**Exercise description**.
In the article on the county Assessment Office's new leader, print everything from "Taxpayers who want" down to "from her office." word for word.

**Document excerpt**.
━━━━━━━━━━━━━━━━━━━━

Schuster began leading the Assessment Office on Monday, March 30, stepping into a role that directly controls property valuations, homestead and farmstead exclusion determinations, and the timeline of Union County's ongoing reassessment project. Those processes feed into the tax rolls that municipal governments and school districts use to calculate what property owners owe each year.

Duncheskie's retirement closes a long chapter for the county's assessment operations. By choosing Schuster from within the department rather than conducting an outside search, commissioners signaled a preference for continuity: someone who already knows the parcel data, the mapping systems, and the field-level work of establishing property values across Union County's municipalities.

For property owners, the near-term expectation is operational stability. Routine assessment functions, including property record maintenance, appeal processing, and homestead and farmstead filings, will continue under established procedures. The larger question is whether Schuster will announce any updates to the reassessment timeline or valuation methodology, two issues that municipal finance officers and school district administrators track closely because assessment decisions directly determine their revenue.

The county's reassessment project has been underway for several years; its schedule and any methodology adjustments under new leadership are likely among the first policy questions Schuster will face from local government stakeholders.

Taxpayers who want to verify their current property record, check on a pending appeal, or confirm homestead or farmstead exclusion status should monitor the Assessment Office's public postings and the commissioners' published meeting minutes, where operational updates and deadlines will appear first. Schuster now sets that calendar, and any changes to appeal windows or reassessment notices will flow directly from her office.

━━━━━━━━━━━━━━━━━━━━

Stored items
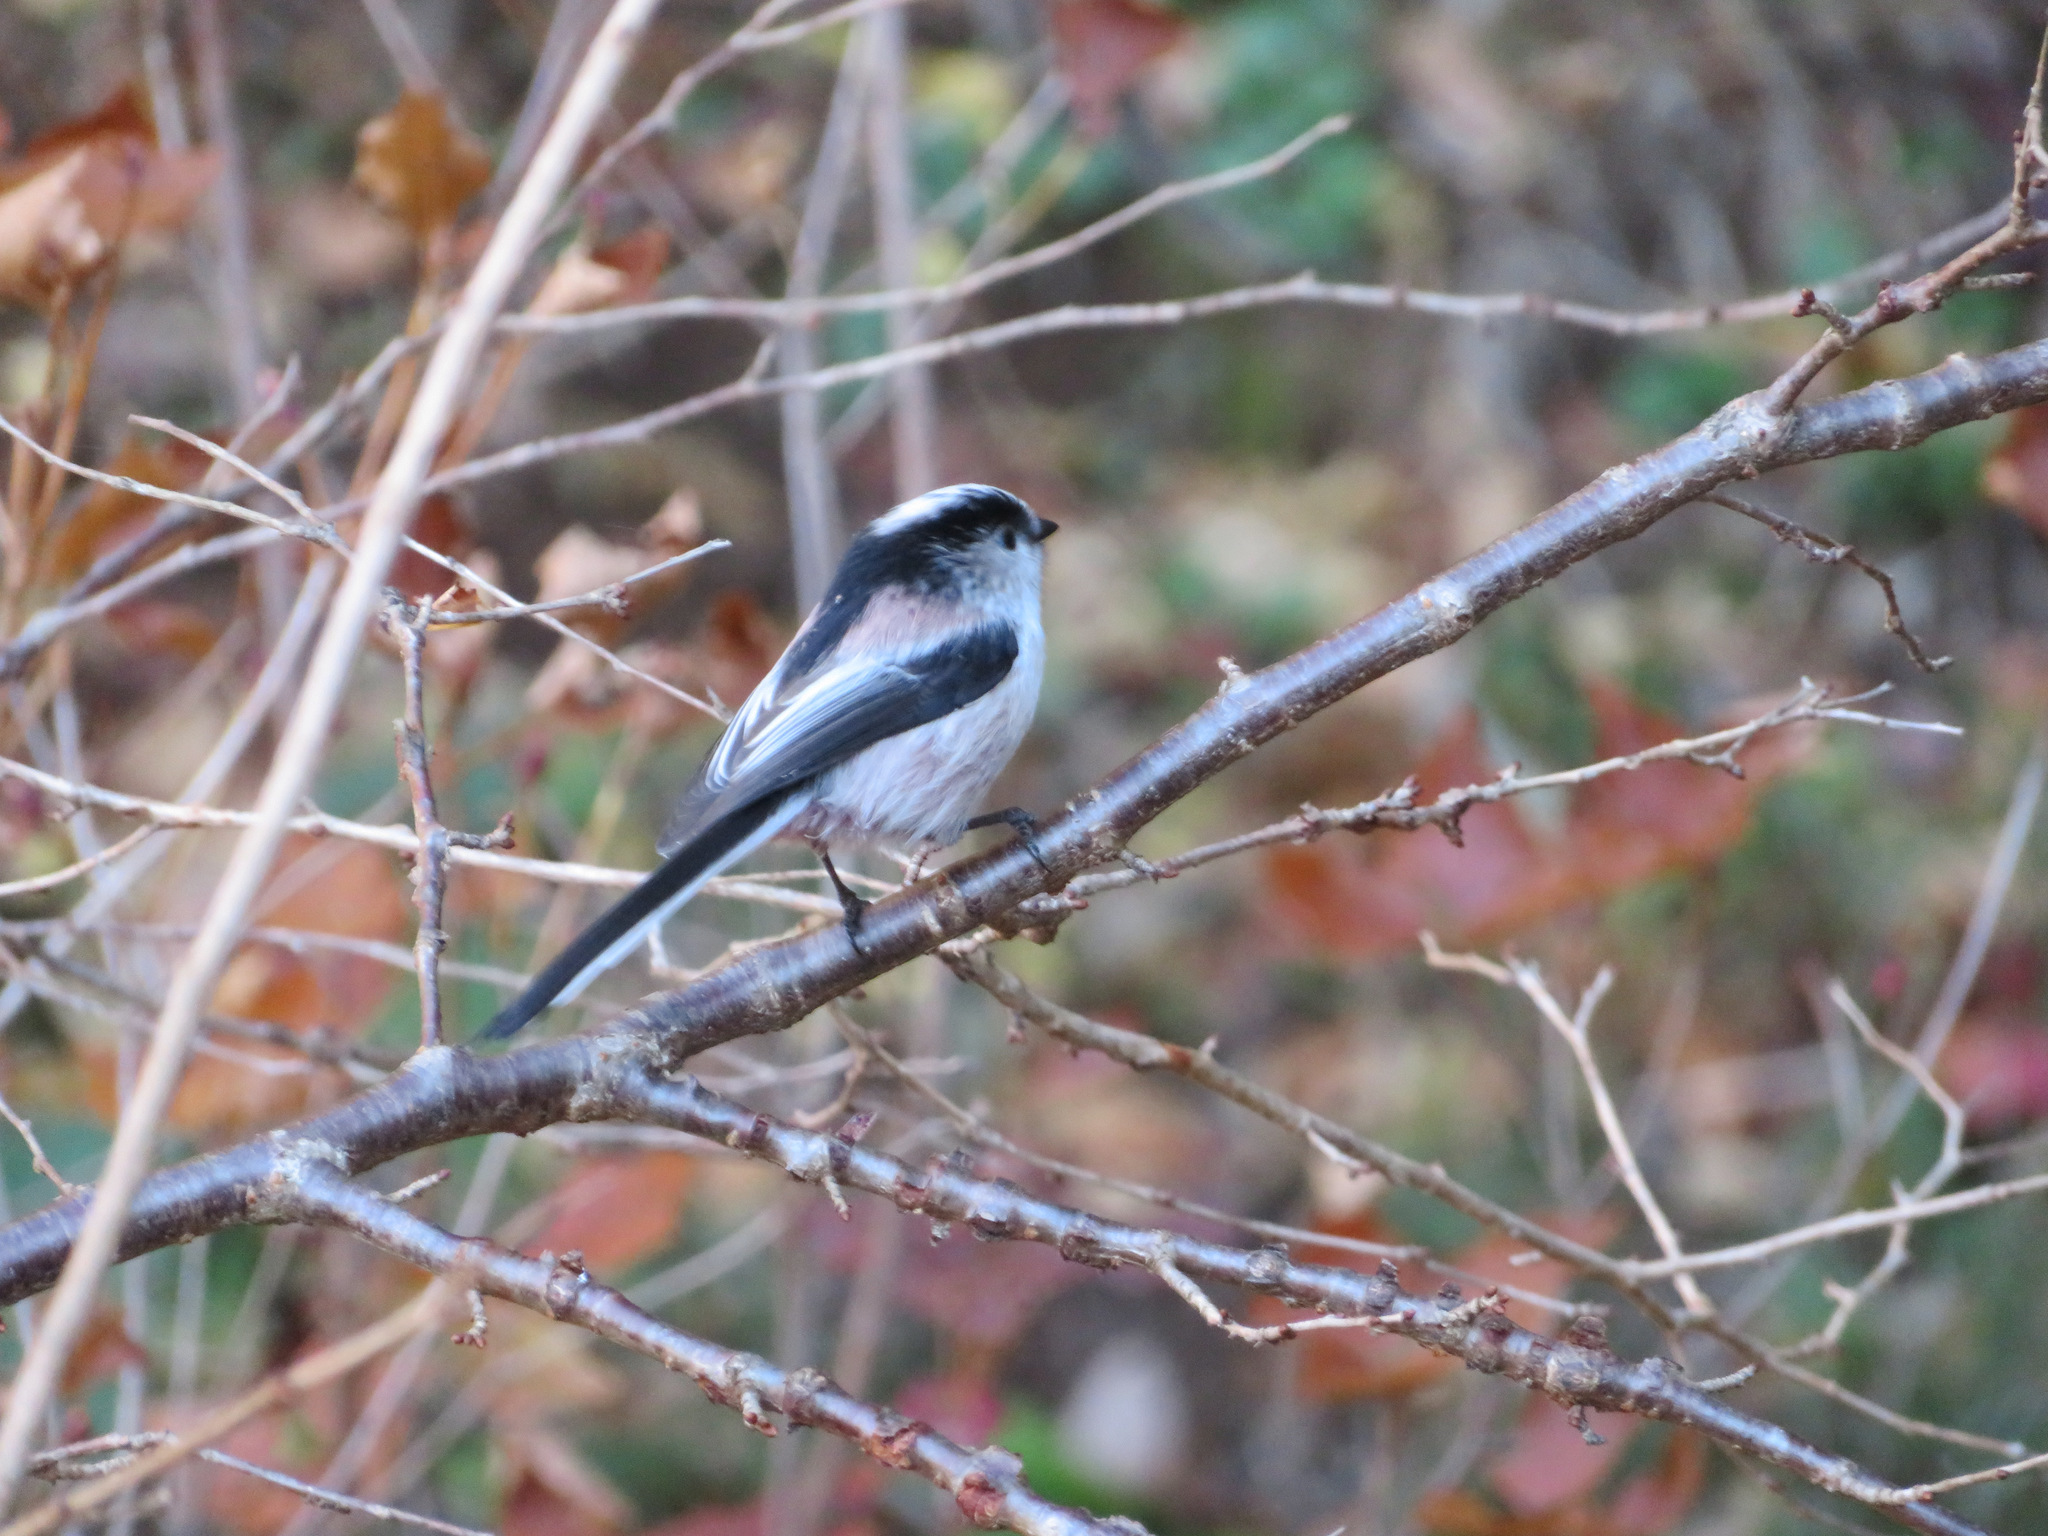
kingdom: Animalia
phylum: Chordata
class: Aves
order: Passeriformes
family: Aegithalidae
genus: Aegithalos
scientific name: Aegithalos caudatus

━━━━━━━━━━━━━━━━━━━━

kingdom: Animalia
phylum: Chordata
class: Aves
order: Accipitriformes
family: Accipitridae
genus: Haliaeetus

━━━━━━━━━━━━━━━━━━━━

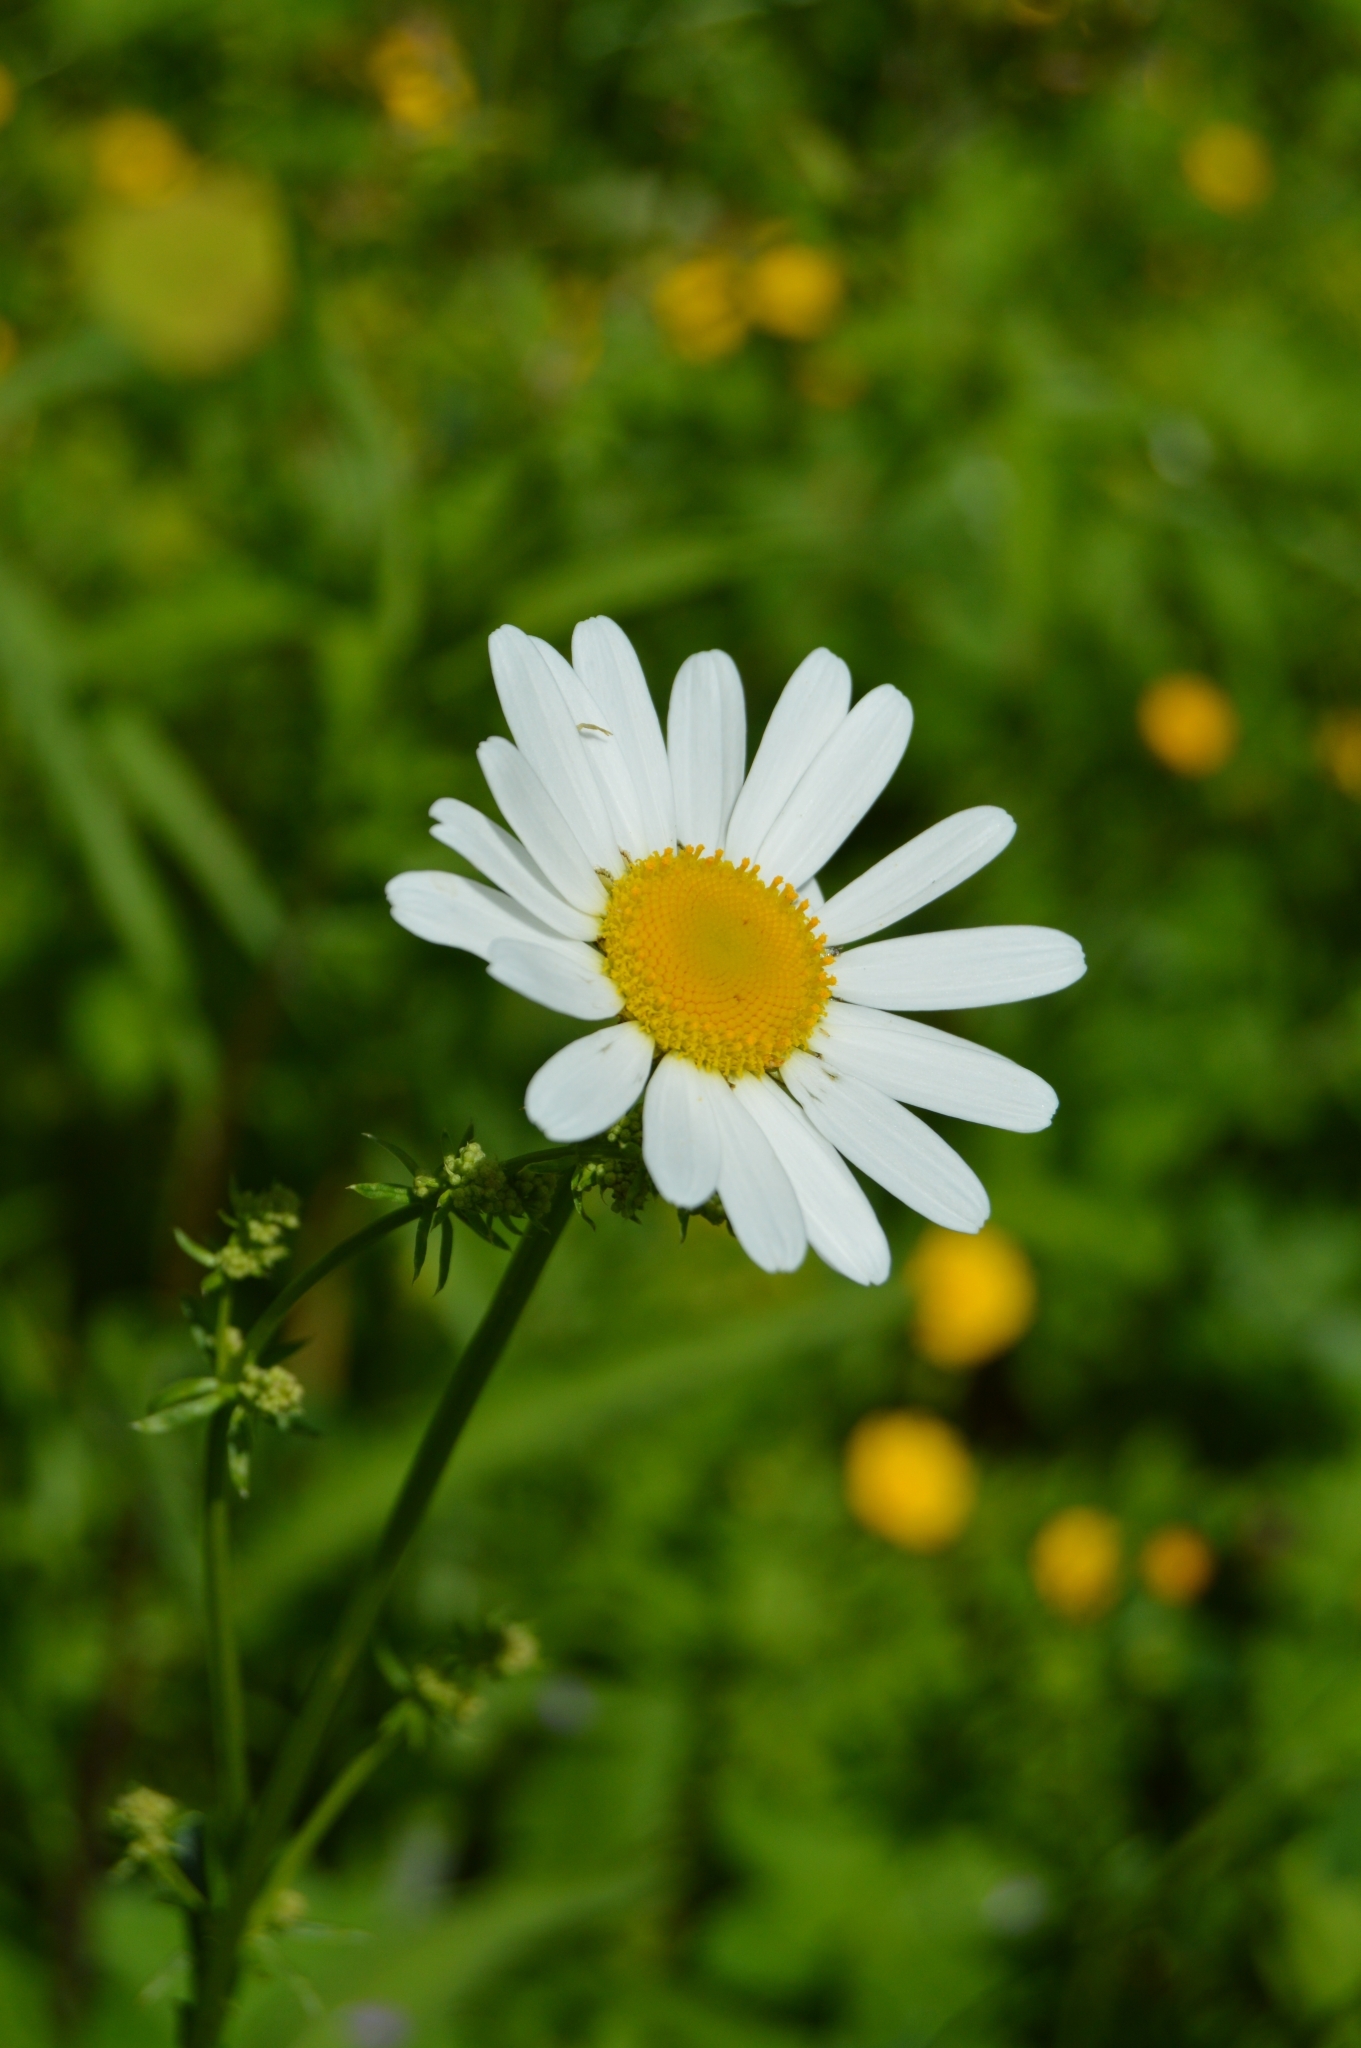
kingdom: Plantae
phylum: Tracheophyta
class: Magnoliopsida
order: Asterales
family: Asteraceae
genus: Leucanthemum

━━━━━━━━━━━━━━━━━━━━

**Solution to the problem**.
Taxpayers who want to verify their current property record, check on a pending appeal, or confirm homestead or farmstead exclusion status should monitor the Assessment Office's public postings and the commissioners' published meeting minutes, where operational updates and deadlines will appear first. Schuster now sets that calendar, and any changes to appeal windows or reassessment notices will flow directly from her office.